Abaissement de la vitesse : une mesure qui fait débat.
Rouler à 80 km/heure au lieu de 90 sur les routes secondaires, une décision qui vient d’être annoncée par le Premier ministre Édouard Philippe, devrait permettre de réduire considérablement le nombre de morts par accidents. Cependant, d’après une précédente étude, cette réduction de la vitesse maximale pourrait aussi avoir des répercussions financières lourdes pour le pays.
Appliquée sur 400.000 kilomètres de routes secondaires, en grande majorité des départementales, la baisse de la vitesse maximale autorisée sur ces routes ne fait pas que des heureux. Une grogne à laquelle s’attendait Édouard Philippe, qui entend néanmoins défendre cette mesure. À propos de la nouvelle réglementation, il a expliqué : « Je sais qu’elle va sauver des vies, et je veux sauver des vies. Je comprends les arguments, et même la mauvaise humeur, mais je ne le fais pas pour augmenter les recettes de l’État […]. Si pour sauver des vies il faut être impopulaire, j’accepte de l’être. » Cependant, cette modification risque de peser fortement sur l’économie française. C’est ce qu’avance une précédente étude publiée en 2014, réalisée par un économiste respecté, à l’époque où le comité d’experts du CNSR avait déjà proposé une limitation similaire. Cette analyse, « Modification des limitations de vitesse : bénéfices et coûts », établissait le bilan économique de cette mesure, aussi bien sur les autoroutes, les nationales que les départementales.

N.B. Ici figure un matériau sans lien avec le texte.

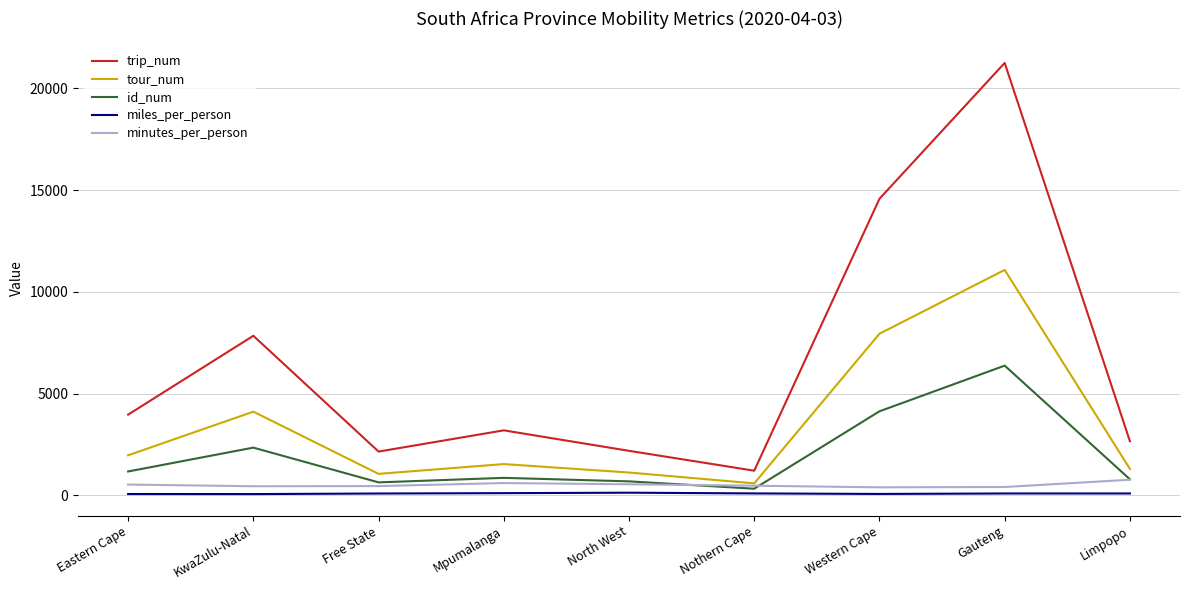

At how many categories does at least one series exceed 7520?

3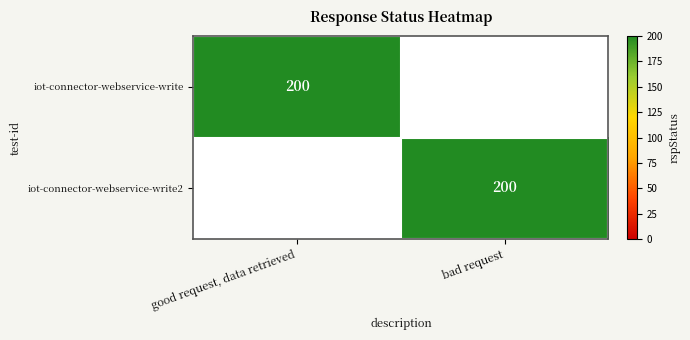

Which label corresponds to the largest value in the chart?

good request, data retrieved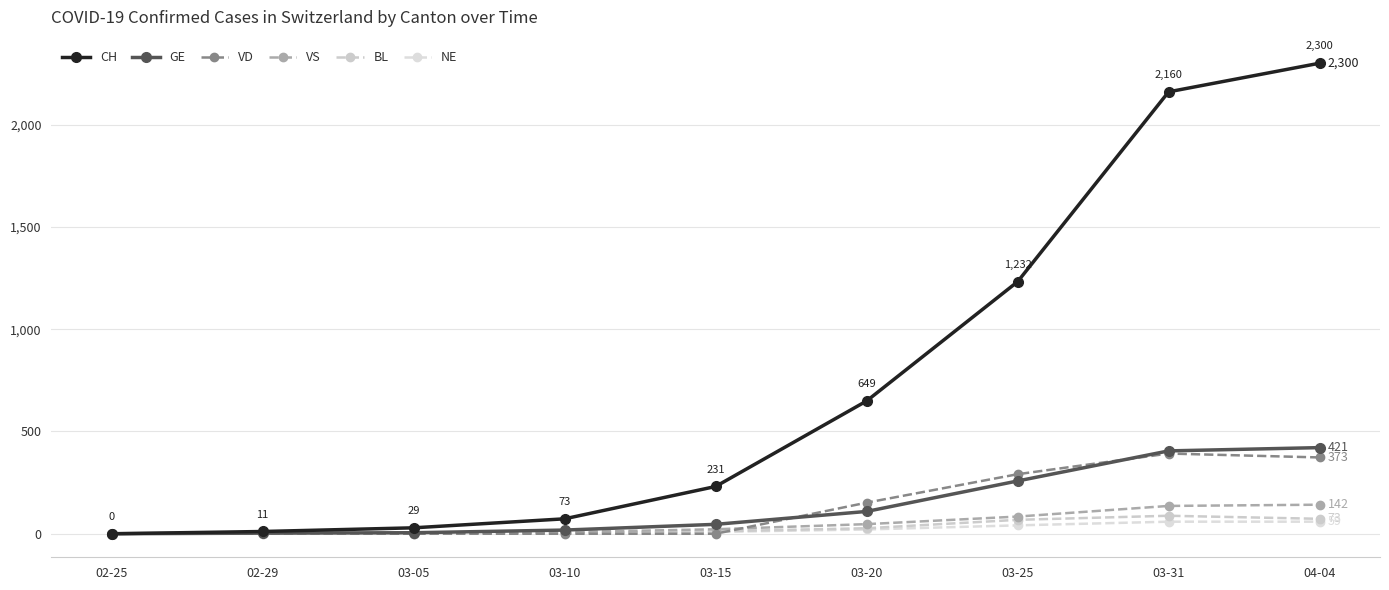

List the series in order of their peak value, highest first.

CH, GE, VD, VS, BL, NE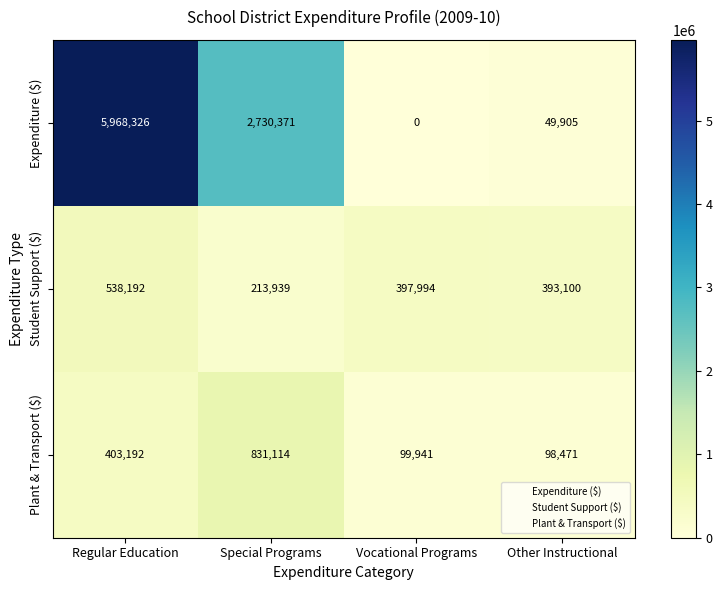

How many distinct data groups are displayed?

3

L’un des arguments avancés par cette étude est que le temps supplémentaire passé dans les trajets routiers, en raison d’une vitesse inférieure, a un coût. La limitation de vitesse appliquée sur les routes départementales augmentera nécessairement le temps passé sur les routes par l’ensemble des automobilistes. Cette augmentation, bien que faible par trajet, a été chiffrée à 203 millions d’heures. Si l’on applique la même règle permettant de calculer la rentabilité d’une infrastructure à cette perte de temps, celle-ci s’élèverait à 18 € de l’heure, soit une perte d’environ 3,7 milliards d’euros.
Cette analyse heurte beaucoup la Ligue contre la violence routière. Chantal Perrichon, sa présidente, lui oppose le fait que les accidents de la route coûtent 40 milliards d’euros au pays, s’appuyant sur l’estimation faite par la sécurité routière. Au sujet du temps perdu, elle contre-attaque en rétorquant que : « […] 6 millions de journées de travail sont perdues chaque année à cause des accidents de la route. » Avec cet argument, on devine que le débat concernant cette nouvelle limitation de vitesse est loin d’être clos.